Audrey considers a preliminary thesis

She, wisely, has not yet decided whether she is going to present an argument that the characters in the sonnets have real-life counterparts or if she is merely going to present the evidence, such as it is, and let her readers make up their own minds. She is therefore considering several different possible thesis statements at this early phase in the process:

There is solid evidence to suggest that the rich nobleman, the dark lady, and the rival poet were real people and that the sonnets tell of their relationships with Shakespeare.

While the possibility that the rich nobleman, the dark lady, and the rival poet had real-life counterparts is intriguing, convincing evidence that Shakespeare’s sonnet characters are based upon real people does not exist.

Many scholars, encouraged by Shakespeare’s tendency to base his characters on real people, have suggested that, taken together, the sonnets tell a story based on the poet’s own experiences and that the characters in the sonnets have real-life prototypes.

Note that by taking the knowledge she already has about the sonnets and by engaging in some “pre-writing” exercises and activities, Audrey is getting a good start on her project, even though she has not done any hard research yet. By reflecting upon the needs and expectations of her reader, she has a much clearer focus for the content of her essay and the style in which it should be written. By reflecting upon her purpose in writing the essay, she realises she will eventually have to choose among several rhetorical options, as she researches and plans her work. By doing some freewriting, she reveals what she already knows about her topic, and she is already generating some useful content.

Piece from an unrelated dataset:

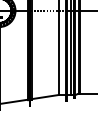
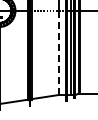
line at (59, 52): solid -> dashed
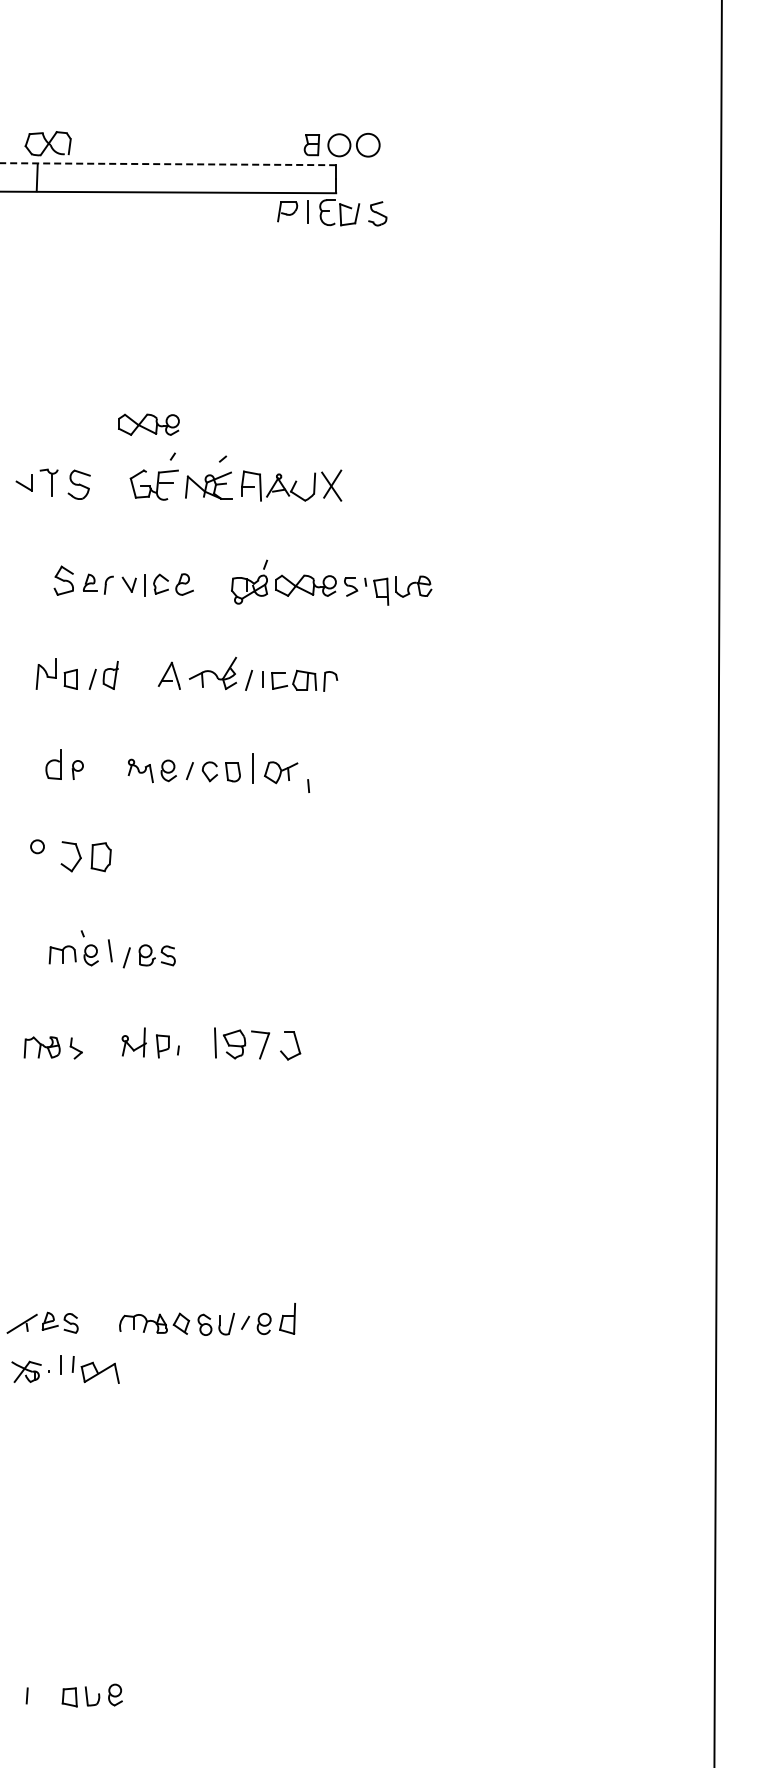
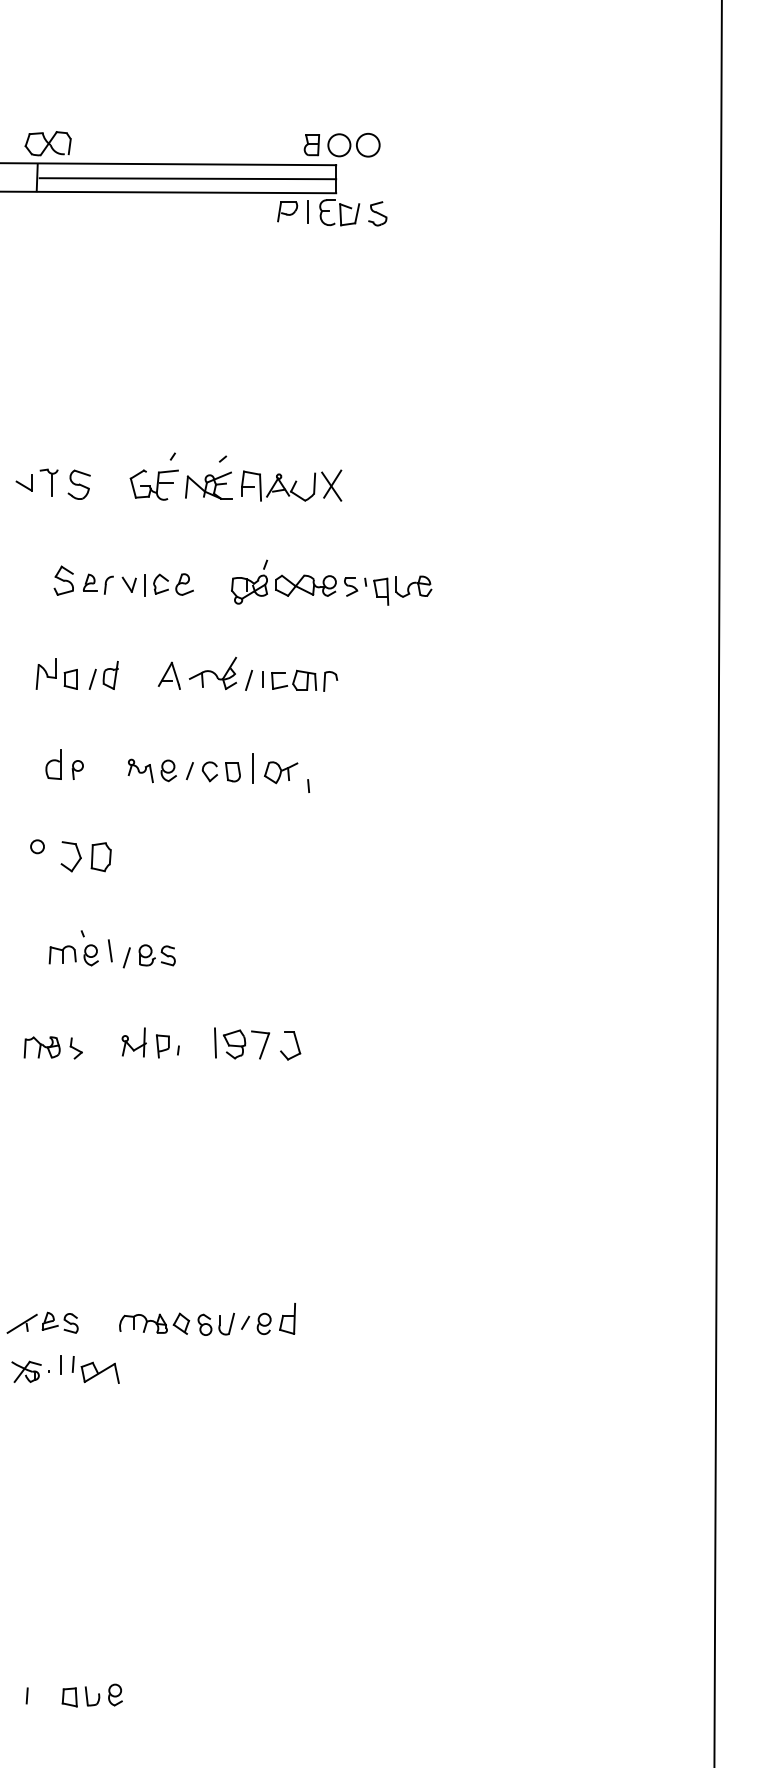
line at (168, 164): dashed -> solid
line at (187, 178): none -> present
part at (148, 424): present -> none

Note, as well, how, at this stage of the process, Audrey leaves so many of her options open. She has a choice among a number of rhetorical modes and thesis statements. Because the goals of a writing assignment can and often do change, as the writer researches, plans, and drafts her work, it is important not to commit completely to any course of action. Strong writers remain flexible and always open to new information that might change their approach or new ways of expressing a thought or idea.

Tutorial

Progress questions

1 1 What is the difference between a persuasive and an informative essay?

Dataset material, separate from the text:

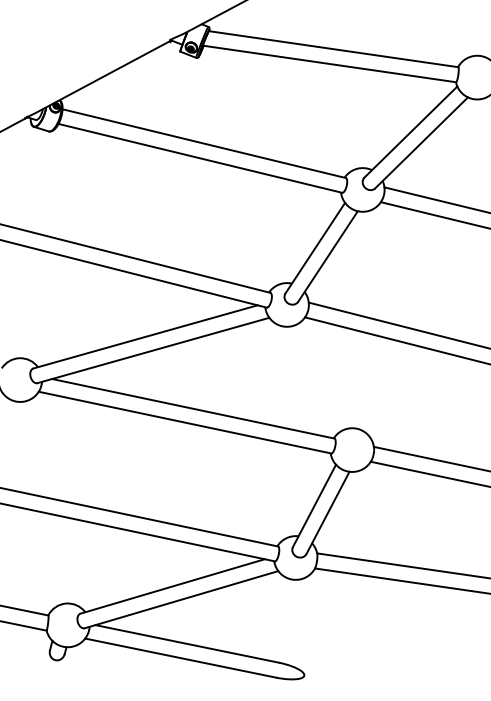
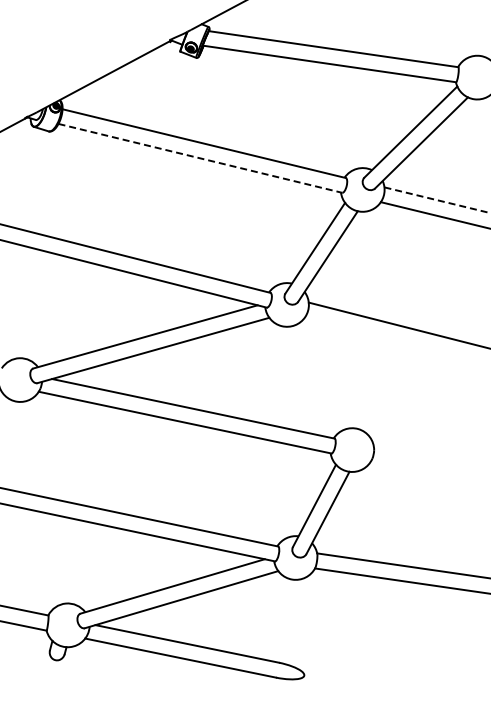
line at (200, 158): solid -> dashed
line at (437, 200): solid -> dashed
line at (396, 340): present -> none
line at (430, 458): present -> none
line at (428, 473): present -> none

2 2 How can you generate ideas for an academic essay?

Discussion points

1 1 Why is profiling your reader an important and useful pre-writing activity?

2 2 Why is determining your purpose an important and useful pre-writing activity?

3 3 What are the benefits of freewriting?

Practical assignment

1 1 Select a popular magazine you read on a fairly regular basis. Describe in writing the target audience of this magazine. By examining the articles, the advertisements, and the letters to the editor, you should get a good idea as to the type of reader the magazine appeals to.

Study and revision tips

1 1 Keep the needs and expectations of your reader in mind throughout the writing process, not just before you begin to write.

2 2 Freewriting can be used at any time during the writing process, especially if you feel you are beginning to suffer from writer’s block.

3 3 Writers often alter or even change completely their thesis statement at different stages of the writing process.